→ About this exercise
When you reproduce the listing, keep every word as it is and drop the pictures.

→ Data under study
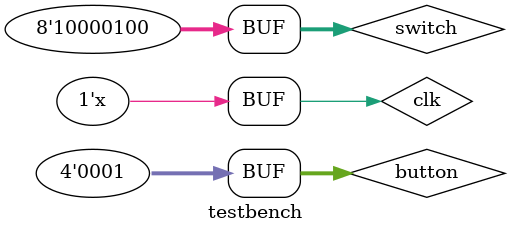
<source format=v>
`timescale 1ns / 1ps
module testbench;
reg clk = 0; //100MHz
reg [7:0] switch = 0;
reg [3:0] button = 0;
wire [3:0] anode;
wire [7:0] cathode;

top UUT (clk, switch, button, anode, cathode);
always #5 clk = ~clk;

initial
begin
#100 switch[3:0] = 4;
#1000 switch [7:4] = 8;
#100 button = 1; 
end
endmodule

</source>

→ Worked solution
<source format=v>
`timescale 1ns / 1ps
module testbench;
reg clk = 0; //100MHz
reg [7:0] switch = 0;
reg [3:0] button = 0;
wire [3:0] anode;
wire [7:0] cathode;

top UUT (clk, switch, button, anode, cathode);
always #5 clk = ~clk;

initial
begin
#100 switch[3:0] = 4;
#1000 switch [7:4] = 8;
#100 button = 1; 
end
endmodule

</source>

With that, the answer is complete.